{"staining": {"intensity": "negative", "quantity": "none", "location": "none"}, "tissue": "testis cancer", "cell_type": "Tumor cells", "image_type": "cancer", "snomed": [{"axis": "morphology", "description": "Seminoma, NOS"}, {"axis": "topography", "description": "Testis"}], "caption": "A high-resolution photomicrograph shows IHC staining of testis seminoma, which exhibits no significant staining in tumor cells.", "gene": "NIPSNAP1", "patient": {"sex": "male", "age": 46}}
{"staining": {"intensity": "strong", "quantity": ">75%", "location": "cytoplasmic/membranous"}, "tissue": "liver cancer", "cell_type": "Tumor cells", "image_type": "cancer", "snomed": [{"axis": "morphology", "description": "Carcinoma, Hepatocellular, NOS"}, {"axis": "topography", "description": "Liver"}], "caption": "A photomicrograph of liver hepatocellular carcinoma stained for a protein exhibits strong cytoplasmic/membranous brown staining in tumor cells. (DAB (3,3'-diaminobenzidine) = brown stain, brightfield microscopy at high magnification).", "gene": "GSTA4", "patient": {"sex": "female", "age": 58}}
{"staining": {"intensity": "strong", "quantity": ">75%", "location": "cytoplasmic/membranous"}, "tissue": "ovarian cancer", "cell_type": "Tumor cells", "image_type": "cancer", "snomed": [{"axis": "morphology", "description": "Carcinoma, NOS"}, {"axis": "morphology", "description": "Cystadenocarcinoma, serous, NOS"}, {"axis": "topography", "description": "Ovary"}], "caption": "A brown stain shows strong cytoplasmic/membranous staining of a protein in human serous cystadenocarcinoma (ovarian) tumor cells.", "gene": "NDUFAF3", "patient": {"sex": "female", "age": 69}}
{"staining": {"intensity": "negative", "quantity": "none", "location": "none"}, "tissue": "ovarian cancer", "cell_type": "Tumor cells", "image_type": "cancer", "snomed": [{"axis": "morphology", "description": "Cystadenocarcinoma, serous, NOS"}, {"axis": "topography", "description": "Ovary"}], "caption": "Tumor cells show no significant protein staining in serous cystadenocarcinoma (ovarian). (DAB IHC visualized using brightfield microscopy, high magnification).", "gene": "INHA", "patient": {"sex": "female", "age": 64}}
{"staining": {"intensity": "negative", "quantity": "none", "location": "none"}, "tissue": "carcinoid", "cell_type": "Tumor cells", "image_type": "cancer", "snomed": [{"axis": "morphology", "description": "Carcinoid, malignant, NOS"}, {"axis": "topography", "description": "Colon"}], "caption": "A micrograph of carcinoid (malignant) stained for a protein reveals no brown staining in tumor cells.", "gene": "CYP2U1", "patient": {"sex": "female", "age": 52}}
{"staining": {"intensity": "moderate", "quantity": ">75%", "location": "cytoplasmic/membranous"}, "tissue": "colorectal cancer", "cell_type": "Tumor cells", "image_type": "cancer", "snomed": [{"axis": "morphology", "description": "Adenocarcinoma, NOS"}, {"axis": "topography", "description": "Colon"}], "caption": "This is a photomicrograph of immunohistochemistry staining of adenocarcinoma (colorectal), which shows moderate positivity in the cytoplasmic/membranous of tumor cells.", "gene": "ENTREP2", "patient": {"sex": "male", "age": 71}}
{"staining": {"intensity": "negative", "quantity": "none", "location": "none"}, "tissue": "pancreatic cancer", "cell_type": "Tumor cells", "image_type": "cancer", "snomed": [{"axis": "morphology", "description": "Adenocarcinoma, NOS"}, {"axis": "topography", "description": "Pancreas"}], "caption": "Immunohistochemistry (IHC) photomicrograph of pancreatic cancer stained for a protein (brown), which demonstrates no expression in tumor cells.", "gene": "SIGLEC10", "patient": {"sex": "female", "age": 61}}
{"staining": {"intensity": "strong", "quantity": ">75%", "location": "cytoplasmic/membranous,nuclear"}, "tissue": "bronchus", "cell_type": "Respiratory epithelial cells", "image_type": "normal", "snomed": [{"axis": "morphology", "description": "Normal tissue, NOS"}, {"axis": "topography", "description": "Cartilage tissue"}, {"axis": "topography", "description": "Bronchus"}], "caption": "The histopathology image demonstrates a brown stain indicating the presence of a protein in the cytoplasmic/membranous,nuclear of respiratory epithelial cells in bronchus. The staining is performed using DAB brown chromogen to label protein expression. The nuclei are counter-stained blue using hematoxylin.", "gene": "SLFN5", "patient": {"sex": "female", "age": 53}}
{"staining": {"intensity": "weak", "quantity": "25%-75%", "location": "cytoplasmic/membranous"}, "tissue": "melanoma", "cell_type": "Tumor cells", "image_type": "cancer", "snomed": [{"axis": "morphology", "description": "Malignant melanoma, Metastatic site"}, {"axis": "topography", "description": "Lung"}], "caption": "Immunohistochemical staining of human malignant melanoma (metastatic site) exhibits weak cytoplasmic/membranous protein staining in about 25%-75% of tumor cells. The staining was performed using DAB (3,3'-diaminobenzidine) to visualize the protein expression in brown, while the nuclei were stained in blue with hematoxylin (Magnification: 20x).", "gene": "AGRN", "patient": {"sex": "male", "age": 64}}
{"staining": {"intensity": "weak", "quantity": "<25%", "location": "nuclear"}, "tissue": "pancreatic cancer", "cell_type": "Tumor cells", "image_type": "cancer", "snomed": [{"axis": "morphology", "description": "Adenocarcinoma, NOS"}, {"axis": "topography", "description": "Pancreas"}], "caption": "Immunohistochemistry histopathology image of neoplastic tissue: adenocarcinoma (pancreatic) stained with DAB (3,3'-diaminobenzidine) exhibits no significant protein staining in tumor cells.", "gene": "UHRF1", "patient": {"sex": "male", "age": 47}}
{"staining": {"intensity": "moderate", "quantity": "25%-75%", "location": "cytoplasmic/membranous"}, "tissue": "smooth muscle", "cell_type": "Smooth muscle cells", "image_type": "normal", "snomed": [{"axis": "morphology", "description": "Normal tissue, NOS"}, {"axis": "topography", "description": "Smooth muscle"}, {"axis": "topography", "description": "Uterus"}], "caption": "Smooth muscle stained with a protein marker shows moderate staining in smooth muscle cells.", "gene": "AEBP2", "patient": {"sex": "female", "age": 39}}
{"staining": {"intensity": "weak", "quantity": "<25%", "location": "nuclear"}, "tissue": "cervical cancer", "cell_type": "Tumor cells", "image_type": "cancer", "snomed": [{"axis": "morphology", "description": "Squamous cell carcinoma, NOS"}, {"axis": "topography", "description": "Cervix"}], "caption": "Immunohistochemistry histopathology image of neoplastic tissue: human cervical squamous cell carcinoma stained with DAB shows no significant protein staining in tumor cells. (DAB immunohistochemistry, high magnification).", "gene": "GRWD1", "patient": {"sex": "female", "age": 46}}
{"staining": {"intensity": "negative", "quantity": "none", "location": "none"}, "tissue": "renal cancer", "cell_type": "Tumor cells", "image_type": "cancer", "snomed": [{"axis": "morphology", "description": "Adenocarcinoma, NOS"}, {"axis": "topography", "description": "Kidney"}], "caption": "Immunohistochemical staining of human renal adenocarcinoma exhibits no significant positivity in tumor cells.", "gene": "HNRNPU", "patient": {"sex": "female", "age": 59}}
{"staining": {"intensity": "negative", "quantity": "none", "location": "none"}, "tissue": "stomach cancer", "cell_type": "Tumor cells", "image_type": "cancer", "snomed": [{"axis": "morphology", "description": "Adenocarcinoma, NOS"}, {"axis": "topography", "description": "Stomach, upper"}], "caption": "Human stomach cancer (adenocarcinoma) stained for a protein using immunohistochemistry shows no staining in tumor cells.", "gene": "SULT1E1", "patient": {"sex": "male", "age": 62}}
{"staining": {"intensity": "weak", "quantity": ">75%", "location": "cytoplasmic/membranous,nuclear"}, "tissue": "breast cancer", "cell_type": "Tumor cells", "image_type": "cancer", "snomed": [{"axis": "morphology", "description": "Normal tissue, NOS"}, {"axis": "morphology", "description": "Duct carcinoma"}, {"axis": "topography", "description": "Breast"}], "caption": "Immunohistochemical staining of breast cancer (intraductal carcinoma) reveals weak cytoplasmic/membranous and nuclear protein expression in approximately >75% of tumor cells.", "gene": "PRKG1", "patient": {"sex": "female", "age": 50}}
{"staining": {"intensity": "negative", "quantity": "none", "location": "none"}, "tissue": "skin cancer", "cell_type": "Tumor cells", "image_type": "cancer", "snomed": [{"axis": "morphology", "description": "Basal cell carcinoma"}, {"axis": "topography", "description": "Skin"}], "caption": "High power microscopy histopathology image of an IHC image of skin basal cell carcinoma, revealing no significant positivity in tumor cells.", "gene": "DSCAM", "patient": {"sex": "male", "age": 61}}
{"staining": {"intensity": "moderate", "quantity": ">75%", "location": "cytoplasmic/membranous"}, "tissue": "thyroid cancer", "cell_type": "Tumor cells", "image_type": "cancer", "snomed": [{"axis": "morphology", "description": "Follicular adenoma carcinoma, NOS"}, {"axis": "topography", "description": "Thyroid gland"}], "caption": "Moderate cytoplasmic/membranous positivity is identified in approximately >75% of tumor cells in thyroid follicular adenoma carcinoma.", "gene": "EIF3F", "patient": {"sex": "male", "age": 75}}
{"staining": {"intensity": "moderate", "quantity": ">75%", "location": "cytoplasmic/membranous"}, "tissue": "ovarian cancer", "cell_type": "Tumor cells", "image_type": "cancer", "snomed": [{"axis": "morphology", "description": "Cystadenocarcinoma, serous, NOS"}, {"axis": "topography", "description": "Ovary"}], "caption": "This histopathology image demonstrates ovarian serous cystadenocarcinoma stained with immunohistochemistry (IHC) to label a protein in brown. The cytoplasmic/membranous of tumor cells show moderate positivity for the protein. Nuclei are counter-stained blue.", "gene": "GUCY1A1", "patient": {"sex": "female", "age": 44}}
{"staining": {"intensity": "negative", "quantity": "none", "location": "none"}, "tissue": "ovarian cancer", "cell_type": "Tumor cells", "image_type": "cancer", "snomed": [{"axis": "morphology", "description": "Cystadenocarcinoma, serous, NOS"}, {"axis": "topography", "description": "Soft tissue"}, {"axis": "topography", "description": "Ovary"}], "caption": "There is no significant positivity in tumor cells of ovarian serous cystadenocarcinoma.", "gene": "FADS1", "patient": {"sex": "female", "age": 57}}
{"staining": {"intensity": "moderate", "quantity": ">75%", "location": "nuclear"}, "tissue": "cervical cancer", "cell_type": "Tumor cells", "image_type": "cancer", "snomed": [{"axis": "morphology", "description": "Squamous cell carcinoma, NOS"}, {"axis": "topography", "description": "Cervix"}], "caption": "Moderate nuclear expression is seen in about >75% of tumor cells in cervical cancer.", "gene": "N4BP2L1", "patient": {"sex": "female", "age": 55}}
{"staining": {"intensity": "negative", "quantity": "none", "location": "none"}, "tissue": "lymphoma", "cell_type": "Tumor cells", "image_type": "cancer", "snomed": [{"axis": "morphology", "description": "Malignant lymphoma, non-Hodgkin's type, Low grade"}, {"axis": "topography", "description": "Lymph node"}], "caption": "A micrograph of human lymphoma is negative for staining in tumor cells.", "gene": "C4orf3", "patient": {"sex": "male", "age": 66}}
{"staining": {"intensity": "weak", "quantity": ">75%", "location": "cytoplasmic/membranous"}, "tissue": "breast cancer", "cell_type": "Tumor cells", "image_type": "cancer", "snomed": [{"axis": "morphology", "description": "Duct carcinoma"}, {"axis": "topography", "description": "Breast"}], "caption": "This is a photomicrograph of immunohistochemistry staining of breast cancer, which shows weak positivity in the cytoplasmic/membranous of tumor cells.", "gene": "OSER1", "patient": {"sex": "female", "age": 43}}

....................

Prompt: Please output the lines of the listing above that fall in the stretch from the one with "of human renal" through the one with "stomach cancer (adenocarcinoma)", exactly and only those.

Result for this task:
{"staining": {"intensity": "negative", "quantity": "none", "location": "none"}, "tissue": "renal cancer", "cell_type": "Tumor cells", "image_type": "cancer", "snomed": [{"axis": "morphology", "description": "Adenocarcinoma, NOS"}, {"axis": "topography", "description": "Kidney"}], "caption": "Immunohistochemical staining of human renal adenocarcinoma exhibits no significant positivity in tumor cells.", "gene": "HNRNPU", "patient": {"sex": "female", "age": 59}}
{"staining": {"intensity": "negative", "quantity": "none", "location": "none"}, "tissue": "stomach cancer", "cell_type": "Tumor cells", "image_type": "cancer", "snomed": [{"axis": "morphology", "description": "Adenocarcinoma, NOS"}, {"axis": "topography", "description": "Stomach, upper"}], "caption": "Human stomach cancer (adenocarcinoma) stained for a protein using immunohistochemistry shows no staining in tumor cells.", "gene": "SULT1E1", "patient": {"sex": "male", "age": 62}}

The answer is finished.